With the new meds, my possible level of activity is *lower* than this.

But the new meds will (hopefully) in the long term fix my permanent exhaustion.

(It's a multi-medication cocktail, including Plaquenil, for a bunch of chronic bacterial infections, including Lyme disease.)
posted by Year of meteors at 7:10 AM on July 21, 2015 [1 favorite]


This story is what I thought of immediately when I read your post. He did exactly what you're doing - taking a medication with awful side effects - and managed to continue beyond every other person in the drug trial.

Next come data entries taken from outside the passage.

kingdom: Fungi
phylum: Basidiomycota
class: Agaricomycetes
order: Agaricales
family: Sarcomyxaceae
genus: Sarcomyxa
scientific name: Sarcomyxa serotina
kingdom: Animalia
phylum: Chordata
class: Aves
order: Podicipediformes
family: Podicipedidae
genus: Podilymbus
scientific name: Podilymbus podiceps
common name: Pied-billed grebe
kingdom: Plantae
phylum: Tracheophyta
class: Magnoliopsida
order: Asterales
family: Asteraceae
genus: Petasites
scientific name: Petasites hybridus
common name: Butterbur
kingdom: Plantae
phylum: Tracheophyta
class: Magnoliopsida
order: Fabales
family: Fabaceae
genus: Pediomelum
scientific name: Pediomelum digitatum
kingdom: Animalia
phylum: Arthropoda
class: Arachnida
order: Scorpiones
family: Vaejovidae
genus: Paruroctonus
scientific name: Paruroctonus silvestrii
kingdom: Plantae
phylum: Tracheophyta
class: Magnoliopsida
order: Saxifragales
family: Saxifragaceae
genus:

Good luck. It sounds absolutely awful, and I hope it makes a major difference for you.
posted by guster4lovers at 9:06 AM on July 21, 2015


Find one position, or one physical state that puts you closest to normal. From there do the work of remembering the happy, well, upbeat you. Maybe a long bath, something. It will be worth it in those moments.
posted by Oyéah at 6:19 PM on July 21, 2015


Hey if you have a goal, maybe use the time as silly as this is to put together a dream board for when? Because it sounds like you are so exhausted now - so when you take your meds, make a ritual out of it, take them with a cup of something Not Water (nice juice?) in a pretty teacup, and with your phone on pinterest, sit down and browse and add pins to your boards for amazing fun things you will be doing at the end of this treatment - places you will go, meals you will cook, books you will read, etc. Use the time for taking the meds to be this positive little dreamscape for the future ahead.

I take my meds next to a poster of Leslie Knopes and some flowers with a note to "spoil yourself" to remind myself that I have to take care of myself and that Leslie would totally take her meds too.